The toast of New Orleans...

CNN reports, in its TRAVEL column:

Liquor exhibits and bartender history capture spirit of city

This city's liquid assets, from absinthe to iced tea, are getting a lot of attention these days.

The Louisiana State Museum has an exhibit of New Orleans beverages from bourbon to Barq's. A cocktail museum opened recently. A Southern Comfort Museum is in the works. And a group dedicated to the many cultures of Southern food is looking to collect oral histories from the city's bartenders.

What does it all mean?

"We make everything an art form," says Beverly Gianna, spokeswoman for the New Orleans Convention and Visitors Bureau. "I think the fact that we can take our food and beverage and have museums centered around that just emphasizes and underscores the joie de vivre of New Orleans. Our great spirit. Or spirits."
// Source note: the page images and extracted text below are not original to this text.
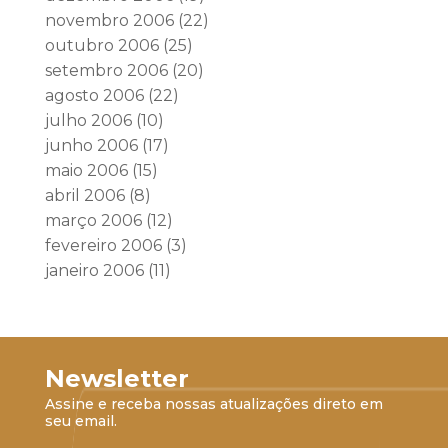
novembro 2006
(22)
outubro 2006
(25)
setembro 2006
(20)
agosto 2006
(22)
julho 2006
(10)
junho 2006
(17)
maio 2006
(15)
abril 2006
(8)
março 2006
(12)
fevereiro 2006
(3)
janeiro 2006
(11)
Newsletter
Assine e receba nossas atualizações direto em
seu email.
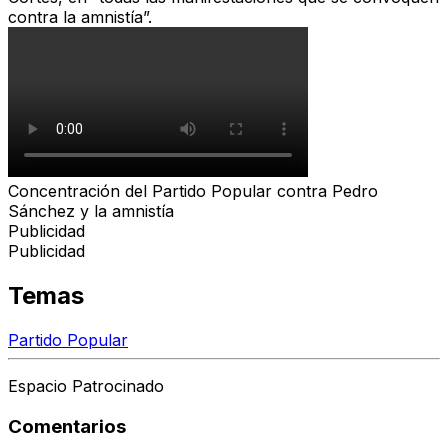
contra la amnistía”.
Concentración del Partido Popular contra Pedro
Sánchez y la amnistía
Publicidad
Publicidad
Temas
Partido Popular
Espacio Patrocinado
Comentarios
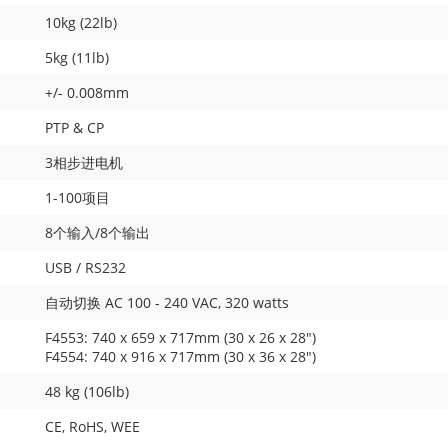
10kg (22lb)
5kg (11lb)
+/- 0.008mm
PTP & CP
3相步进电机
1-100项目
8个输入/8个输出
USB / RS232
自动切换 AC 100 - 240 VAC, 320 watts
F4553: 740 x 659 x 717mm (30 x 26 x 28")
F4554: 740 x 916 x 717mm (30 x 36 x 28")
48 kg (106lb)
CE, RoHS, WEE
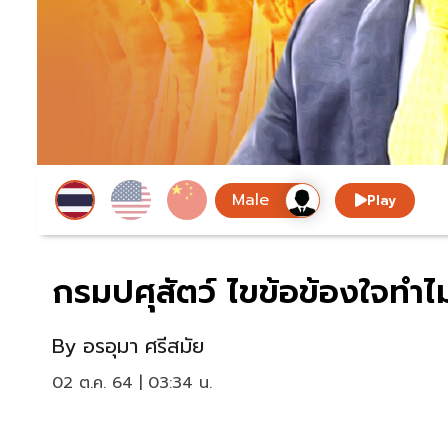
Play
กรมปศุสัตว์ ไขข้อข้องใจทำไม
By
อรอุมา ศรีสมัย
02 ต.ค. 64 | 03:34 น.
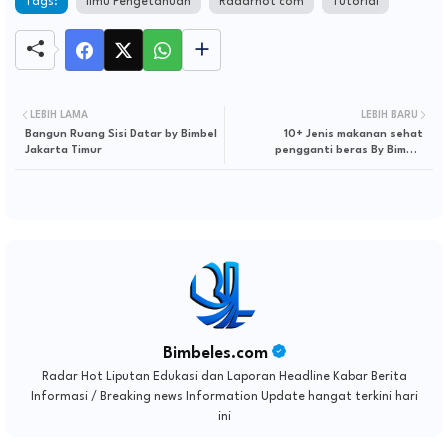
Tags:
Ilmu Pengetahuan
Radarhot com
Tutorial
LEBIH LAMA
LEBIH BARU
Bangun Ruang Sisi Datar by Bimbel
10+ Jenis makanan sehat
Jakarta Timur
pengganti beras By Bimbel
Jakarta Timur
Bimbeles.com
Radar Hot Liputan Edukasi dan Laporan Headline Kabar Berita
Informasi / Breaking news Information Update hangat terkini hari
ini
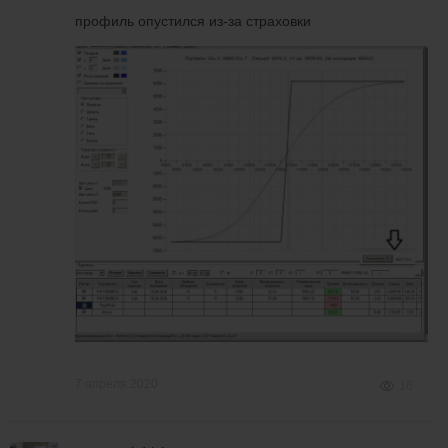
профиль опустился из-за страховки
7 апреля 2020
16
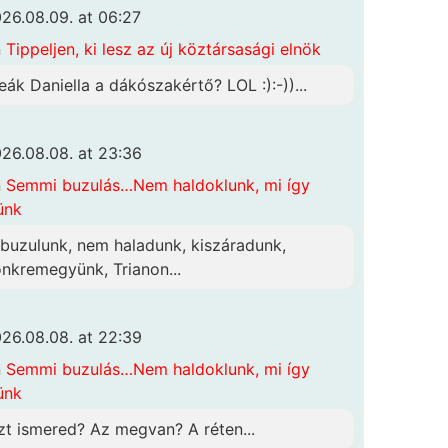
26.08.09. at 06:27
n
Tippeljen, ki lesz az új köztársasági elnök
eák Daniella a dákószakértő? LOL :):-))...
26.08.08. at 23:36
n
Semmi buzulás…Nem haldoklunk, mi így
ünk
lbuzulunk, nem haladunk, kiszáradunk,
önkremegyünk, Trianon...
26.08.08. at 22:39
n
Semmi buzulás…Nem haldoklunk, mi így
ünk
zt ismered? Az megvan? A réten...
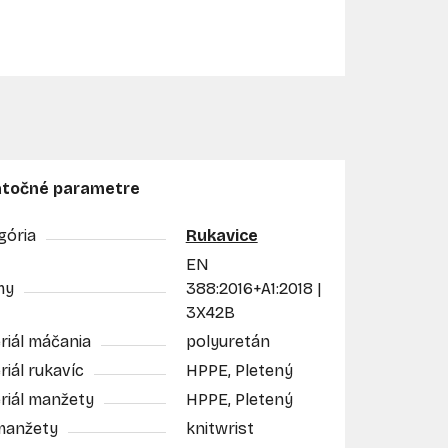
točné parametre
gória
Rukavice
EN
my
388:2016+A1:2018 |
3X42B
riál máčania
polyuretán
iál rukavíc
HPPE, Pletený
riál manžety
HPPE, Pletený
manžety
knitwrist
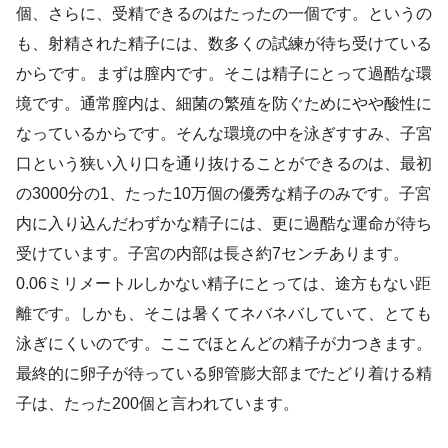
個、さらに、受精できるのはたったの一個です。というの
も、射精された精子には、数多くの試練が待ち受けている
からです。まずは膣内です。そこは精子にとって過酷な環
境です。通常膣内は、細菌の繁殖を防ぐためにやや酸性に
なっているからです。そんな環境の中を泳ぎすすみ、子宮
口という狭い入り口を通り抜けることができるのは、最初
の3000分の1、たった10万個の優秀な精子のみです。子宮
内に入り込んだわずかな精子には、更に過酷な運命が待ち
受けています。子宮の内部は長さ約7センチあります。
0.06ミリメートルしかない精子にとっては、途方もない距
離です。しかも、そこは暑くてネバネバしていて、とても
泳ぎにくいのです。ここでほとんどの精子が力つきます。
最終的に卵子が待っている卵管膨大部までたどり着ける精
子は、たった200個と言われています。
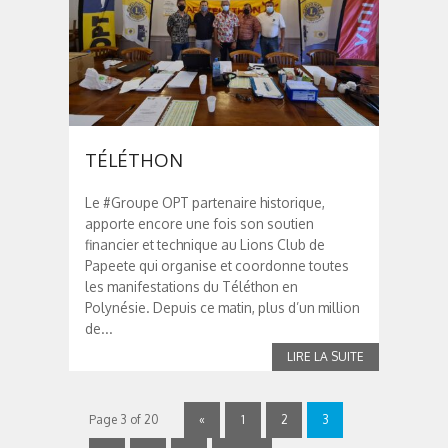
TÉLÉTHON
Le #Groupe OPT partenaire historique,
apporte encore une fois son soutien
financier et technique au Lions Club de
Papeete qui organise et coordonne toutes
les manifestations du Téléthon en
Polynésie. Depuis ce matin, plus d’un million
de...
Page 3 of 20
«
1
2
3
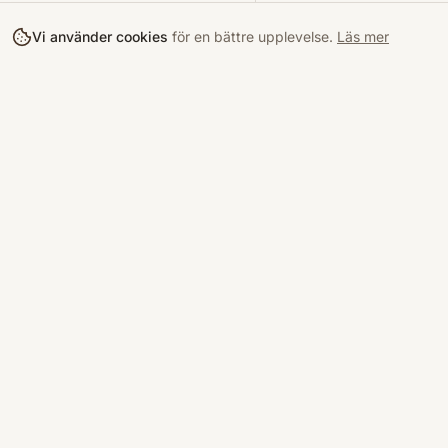
Vi använder cookies
för en bättre upplevelse.
Läs mer
Köpa
Bokloop
Hitta böcke
Sveriges nya marknadsplats för
begagnade böcker.
Kurslitterat
Köpskydd
©
2026
Bokloop · Stockholm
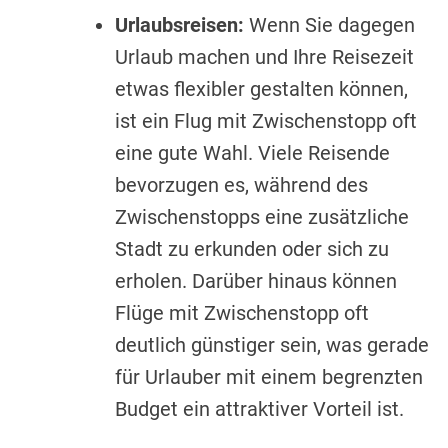
Urlaubsreisen:
Wenn Sie dagegen
Urlaub machen und Ihre Reisezeit
etwas flexibler gestalten können,
ist ein Flug mit Zwischenstopp oft
eine gute Wahl. Viele Reisende
bevorzugen es, während des
Zwischenstopps eine zusätzliche
Stadt zu erkunden oder sich zu
erholen. Darüber hinaus können
Flüge mit Zwischenstopp oft
deutlich günstiger sein, was gerade
für Urlauber mit einem begrenzten
Budget ein attraktiver Vorteil ist.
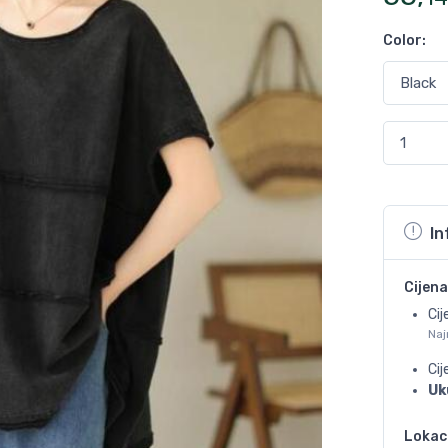
Color
:
In
Cijena
Cij
Naj
Ci
Uk
Lokac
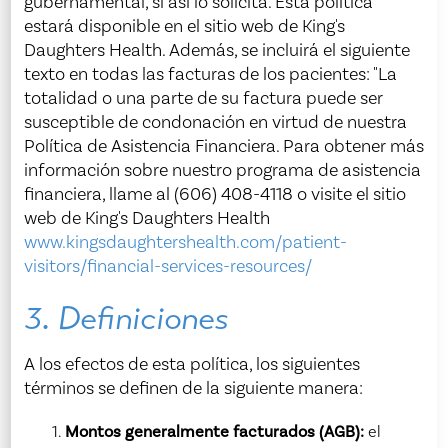
gubernamental, si así lo solicita. Esta política
estará disponible en el sitio web de King's
Daughters Health. Además, se incluirá el siguiente
texto en todas las facturas de los pacientes: "La
totalidad o una parte de su factura puede ser
susceptible de condonación en virtud de nuestra
Política de Asistencia Financiera. Para obtener más
información sobre nuestro programa de asistencia
financiera, llame al (606) 408-4118 o visite el sitio
web de King's Daughters Health
www.kingsdaughtershealth.com/patient-
visitors/financial-services-resources/
3. Definiciones
A los efectos de esta política, los siguientes
términos se definen de la siguiente manera:
Montos generalmente facturados (AGB):
el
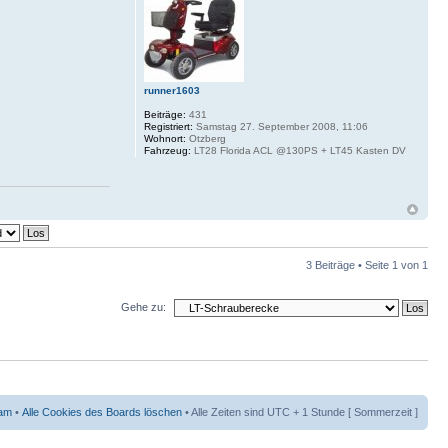
runner1603
Beiträge:
431
Registriert:
Samstag 27. September 2008, 11:06
Wohnort:
Otzberg
Fahrzeug:
LT28 Florida ACL @130PS + LT45 Kasten DV
3 Beiträge • Seite
1
von
1
Gehe zu:
am
•
Alle Cookies des Boards löschen
• Alle Zeiten sind UTC + 1 Stunde [ Sommerzeit ]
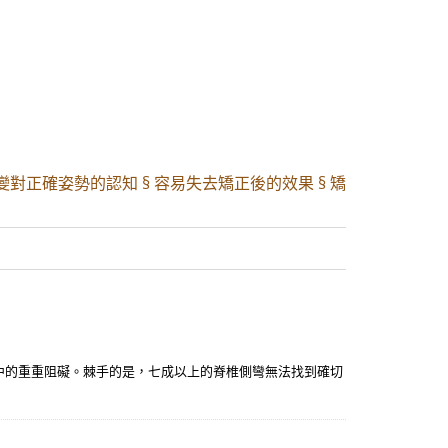
變對正確姿勢的認知 § 容易失去矯正後的效果 § 矯
中的重重阻礙。棘手的是，七成以上的脊椎側彎無法找到確切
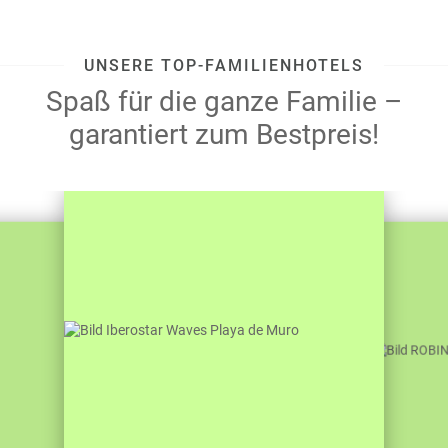
UNSERE TOP-FAMILIENHOTELS
Spaß für die ganze Familie –
garantiert zum Bestpreis!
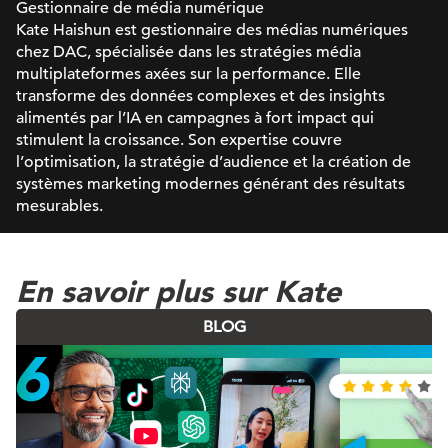
Gestionnaire de média numérique
Kate Haishun est gestionnaire des médias numériques
chez DAC, spécialisée dans les stratégies média
multiplateformes axées sur la performance. Elle
transforme des données complexes et des insights
alimentés par l’IA en campagnes à fort impact qui
stimulent la croissance. Son expertise couvre
l’optimisation, la stratégie d’audience et la création de
systèmes marketing modernes générant des résultats
mesurables.
En savoir plus sur Kate
BLOG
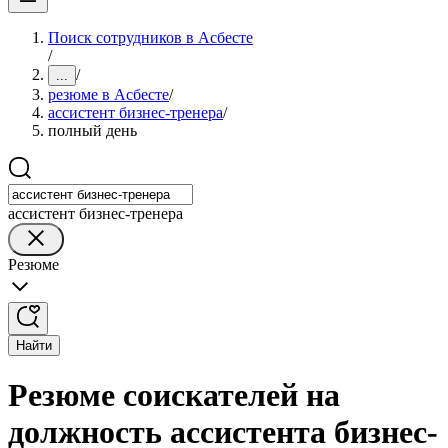
Поиск сотрудников в Асбесте
/
/
...
резюме в Асбесте
/
ассистент бизнес-тренера
/
полный день
ассистент бизнес-тренера
Резюме
Найти
Резюме соискателей на
должность ассистента бизнес-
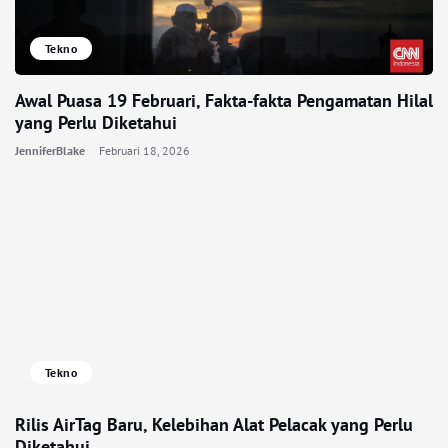
Tekno
Awal Puasa 19 Februari, Fakta-fakta Pengamatan Hilal
yang Perlu Diketahui
JenniferBlake
Februari 18, 2026
Tekno
Rilis AirTag Baru, Kelebihan Alat Pelacak yang Perlu
Diketahui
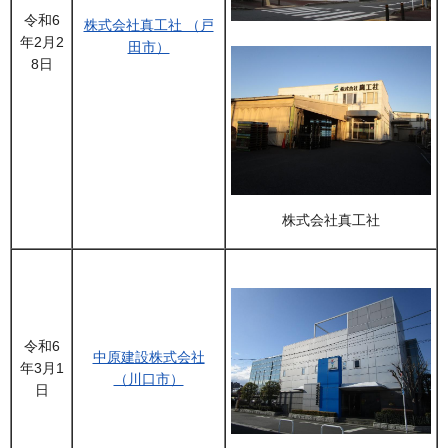
令和6
株式会社真工社 （戸
年2月2
田市）
8日
株式会社真工社
令和6
中原建設株式会社
年3月1
（川口市）
日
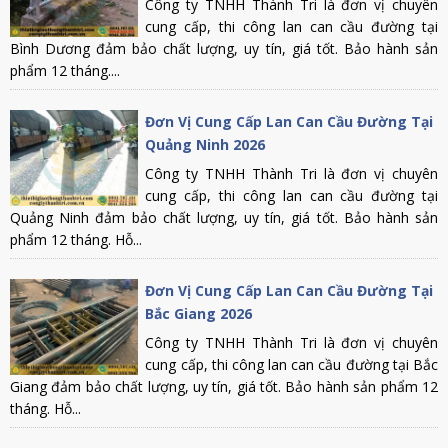
Công ty TNHH Thành Tri là đơn vị chuyên
cung cấp, thi công lan can cầu đường tại
Bình Dương đảm bảo chất lượng, uy tín, giá tốt. Bảo hành sản
phẩm 12 tháng....
Đơn Vị Cung Cấp Lan Can Cầu Đường Tại
Quảng Ninh 2026
Công ty TNHH Thành Tri là đơn vị chuyên
cung cấp, thi công lan can cầu đường tại
Quảng Ninh đảm bảo chất lượng, uy tín, giá tốt. Bảo hành sản
phẩm 12 tháng. Hỗ...
Đơn Vị Cung Cấp Lan Can Cầu Đường Tại
Bắc Giang 2026
Công ty TNHH Thành Tri là đơn vị chuyên
cung cấp, thi công lan can cầu đường tại Bắc
Giang đảm bảo chất lượng, uy tín, giá tốt. Bảo hành sản phẩm 12
tháng. Hỗ...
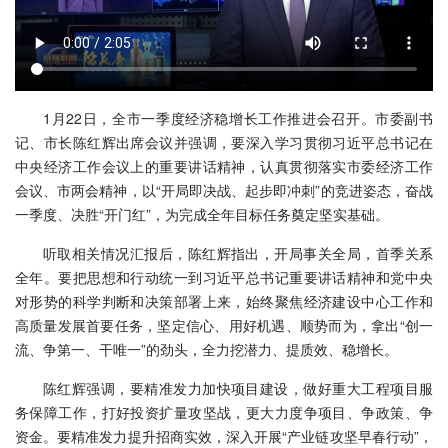
1月22日，全市一季度经济稳增长工作推进会召开。市委副书
记、市长陈红辉出席会议并强调，要深入学习贯彻习近平总书记在
中央经济工作会议上的重要讲话精神，认真贯彻落实市委经济工作
会议、市两会精神，以“开局即决战、起步即冲刺”的竞进姿态，奋战
一季度、决胜“开门红”，为完成全年目标任务奠定坚实基础。
听取相关情况汇报后，陈红辉指出，开局事关全局，首季关系
全年。要把思想和行动统一到习近平总书记重要讲话精神和党中央
对形势的科学判断和决策部署上来，始终聚焦经济建设中心工作和
高质量发展首要任务，坚定信心、用好机遇、顺势而为，拿出“创一
流、争第一、干唯一”的劲头，全力挖潜力、提质效、稳增长。
陈红辉强调，要精准发力加快项目建设，做好重大工程项目服
务保障工作，打好投资扩量攻坚战，更大力度争项目、争政策、争
资金。要精准发力提升招商实效，深入开展“产业链攻坚早春行动”，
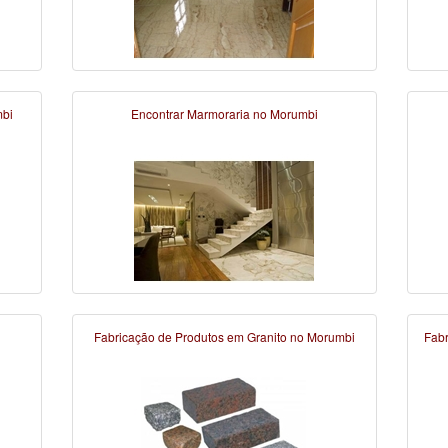
mbi
Encontrar Marmoraria no Morumbi
Fabricação de Produtos em Granito no Morumbi
Fab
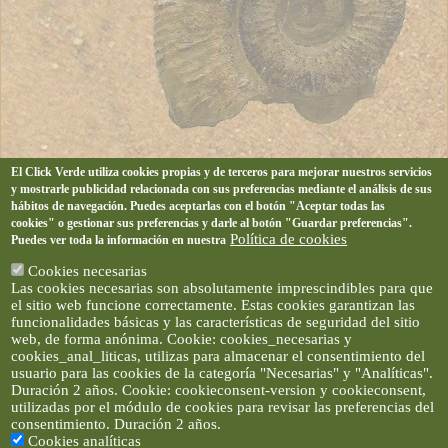
El Click Verde utiliza cookies propias y de terceros para mejorar nuestros servicios
y mostrarle publicidad relacionada con sus preferencias mediante el análisis de sus
hábitos de navegación. Puedes aceptarlas con el botón "Aceptar todas las
cookies" o gestionar sus preferencias y darle al botón "Guardar preferencias".
Política de cookies
Puedes ver toda la información en nuestra
Cookies necesarias
Las cookies necesarias son absolutamente imprescindibles para que
el sitio web funcione correctamente. Estas cookies garantizan las
funcionalidades básicas y las características de seguridad del sitio
web, de forma anónima. Cookie: cookies_necesarias y
cookies_anal_liticas, utilizas para almacenar el consentimiento del
usuario para las cookies de la categoría "Necesarias" y "Analíticas".
Duración 2 años. Cookie: cookieconsent-version y cookieconsent,
utilizadas por el módulo de cookies para revisar las preferencias del
consentimiento. Duración 2 años.
Cookies analíticas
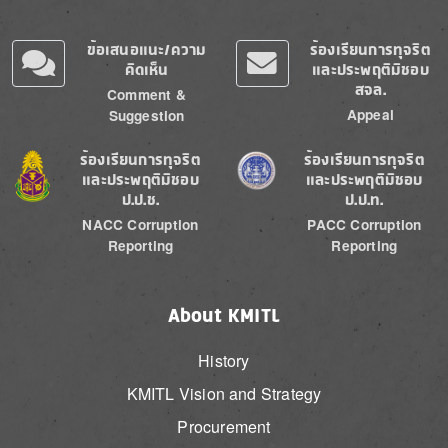
ข้อเสนอแนะ/ความ
ร้องเรียนการทุจริต
คิดเห็น
และประพฤติมิชอบ
สจล.
Comment &
Appeal
Suggestion
Image
Image
ร้องเรียนการทุจริต
ร้องเรียนการทุจริต
และประพฤติมิชอบ
และประพฤติมิชอบ
ป.ป.ช.
ป.ป.ท.
NACC Corruption
PACC Corruption
Reporting
Reporting
About KMITL
History
KMITL Vision and Strategy
Procurement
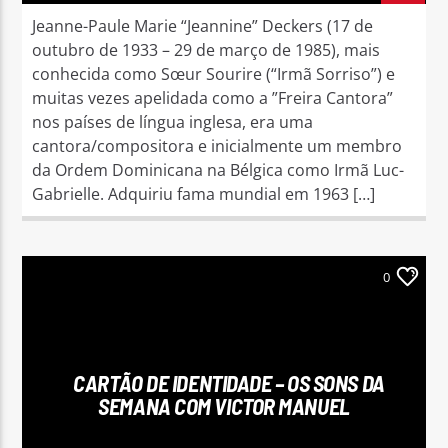
Jeanne-Paule Marie “Jeannine” Deckers (17 de
outubro de 1933 – 29 de março de 1985), mais
conhecida como Sœur Sourire (“Irmã Sorriso”) e
muitas vezes apelidada como a ”Freira Cantora”
nos países de língua inglesa, era uma
cantora/compositora e inicialmente um membro
da Ordem Dominicana na Bélgica como Irmã Luc-
Gabrielle. Adquiriu fama mundial em 1963 […]
0
CARTÃO DE IDENTIDADE – OS SONS DA
SEMANA COM VICTOR MANUEL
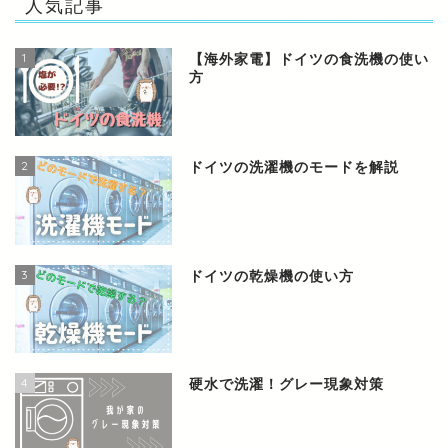
人気記事
1
【海外家電】ドイツの食洗機の使い
方
2
ドイツの洗濯機のモードを解説
3
ドイツの乾燥機の使い方
4
硬水で洗濯！グレー現象対策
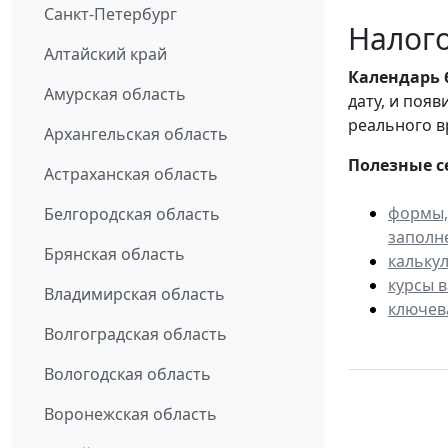
Санкт-Петербург
Налого
Алтайский край
Календарь
Амурская область
дату, и поя
реального в
Архангельская область
Полезные с
Астраханская область
формы,
Белгородская область
заполн
Брянская область
кальку
курсы 
Владимирская область
ключев
Волгоградская область
Вологодская область
Воронежская область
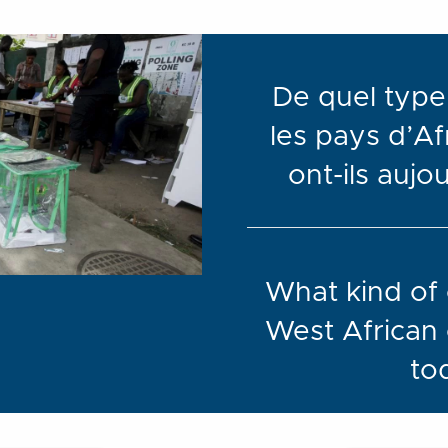
De quel type
les pays d’Af
ont-ils aujo
What kind of 
West African
to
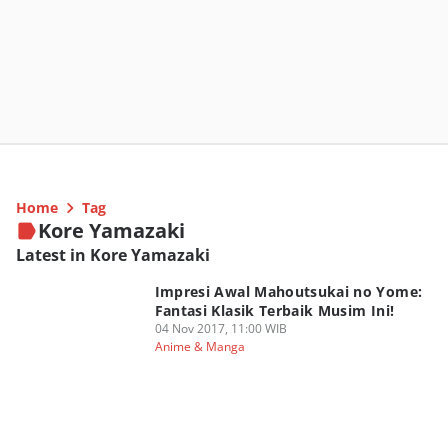
Home
Tag
Kore Yamazaki
Latest in Kore Yamazaki
Impresi Awal Mahoutsukai no Yome:
Fantasi Klasik Terbaik Musim Ini!
04 Nov 2017, 11:00 WIB
Anime & Manga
But then, you might expect liquor exhibits and bartender history in a city where a top attraction is Bourbon Street. OK, it's named after some old French rulers. But they're not around any more. Bars are. The 13 blocks of Bourbon Street include at least 20 bars and cocktail lounges.

"There's a lot of interesting scholarship about cocktails and New Orleans," says Amy Evans, who is working on the bartenders' oral history project.

"Bartenders are the keepers of history and tradition and gossip and lore that is really a mother lode," Evans says.

This is the latest of several oral history projects she's done for the Southern Foodways Alliance, an affiliate of the University of Mississippi's Center for the Study of Southern Culture.

She's also done oral histories on barbecue in Memphis and in rural Tennessee; on Greek-owned restaurants in Birmingham, Alabama; and on defunct restaurants in Oxford and Greenwood, Mississippi.

The bartenders' oral history is sponsored by Southern Comfort, which hasn't been made here for more than a century. But its label shows a mansion only an hour or so from the French Quarter, where the recipe was created 130 years ago -- by a New Orleans bartender.